(Listing excerpted from a collection)
╔══

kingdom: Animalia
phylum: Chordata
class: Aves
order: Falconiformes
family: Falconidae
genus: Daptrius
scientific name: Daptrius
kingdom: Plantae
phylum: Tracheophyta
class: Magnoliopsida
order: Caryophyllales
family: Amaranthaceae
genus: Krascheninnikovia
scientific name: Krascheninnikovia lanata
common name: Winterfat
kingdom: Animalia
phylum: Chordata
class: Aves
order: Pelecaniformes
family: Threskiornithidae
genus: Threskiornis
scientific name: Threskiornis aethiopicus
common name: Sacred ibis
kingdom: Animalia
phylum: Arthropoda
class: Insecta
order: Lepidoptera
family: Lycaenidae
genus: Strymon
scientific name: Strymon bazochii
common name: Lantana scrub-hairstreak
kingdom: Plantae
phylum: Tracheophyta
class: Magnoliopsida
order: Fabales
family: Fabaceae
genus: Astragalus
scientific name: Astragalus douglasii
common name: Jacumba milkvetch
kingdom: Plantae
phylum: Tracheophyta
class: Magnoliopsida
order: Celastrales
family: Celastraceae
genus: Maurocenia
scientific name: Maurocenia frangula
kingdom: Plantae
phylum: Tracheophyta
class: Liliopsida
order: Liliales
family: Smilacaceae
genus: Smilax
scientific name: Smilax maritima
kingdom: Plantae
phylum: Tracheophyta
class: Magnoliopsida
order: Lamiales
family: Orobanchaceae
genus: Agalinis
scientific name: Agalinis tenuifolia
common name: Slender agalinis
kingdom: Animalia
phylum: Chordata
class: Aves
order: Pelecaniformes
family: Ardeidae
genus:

╚══

◆ Task to carry out ◆
Could you extract every line from the listing above and reproduce each one word for word?

◆ Response ◆
kingdom: Animalia
phylum: Chordata
class: Aves
order: Falconiformes
family: Falconidae
genus: Daptrius
scientific name: Daptrius
kingdom: Plantae
phylum: Tracheophyta
class: Magnoliopsida
order: Caryophyllales
family: Amaranthaceae
genus: Krascheninnikovia
scientific name: Krascheninnikovia lanata
common name: Winterfat
kingdom: Animalia
phylum: Chordata
class: Aves
order: Pelecaniformes
family: Threskiornithidae
genus: Threskiornis
scientific name: Threskiornis aethiopicus
common name: Sacred ibis
kingdom: Animalia
phylum: Arthropoda
class: Insecta
order: Lepidoptera
family: Lycaenidae
genus: Strymon
scientific name: Strymon bazochii
common name: Lantana scrub-hairstreak
kingdom: Plantae
phylum: Tracheophyta
class: Magnoliopsida
order: Fabales
family: Fabaceae
genus: Astragalus
scientific name: Astragalus douglasii
common name: Jacumba milkvetch
kingdom: Plantae
phylum: Tracheophyta
class: Magnoliopsida
order: Celastrales
family: Celastraceae
genus: Maurocenia
scientific name: Maurocenia frangula
kingdom: Plantae
phylum: Tracheophyta
class: Liliopsida
order: Liliales
family: Smilacaceae
genus: Smilax
scientific name: Smilax maritima
kingdom: Plantae
phylum: Tracheophyta
class: Magnoliopsida
order: Lamiales
family: Orobanchaceae
genus: Agalinis
scientific name: Agalinis tenuifolia
common name: Slender agalinis
kingdom: Animalia
phylum: Chordata
class: Aves
order: Pelecaniformes
family: Ardeidae
genus:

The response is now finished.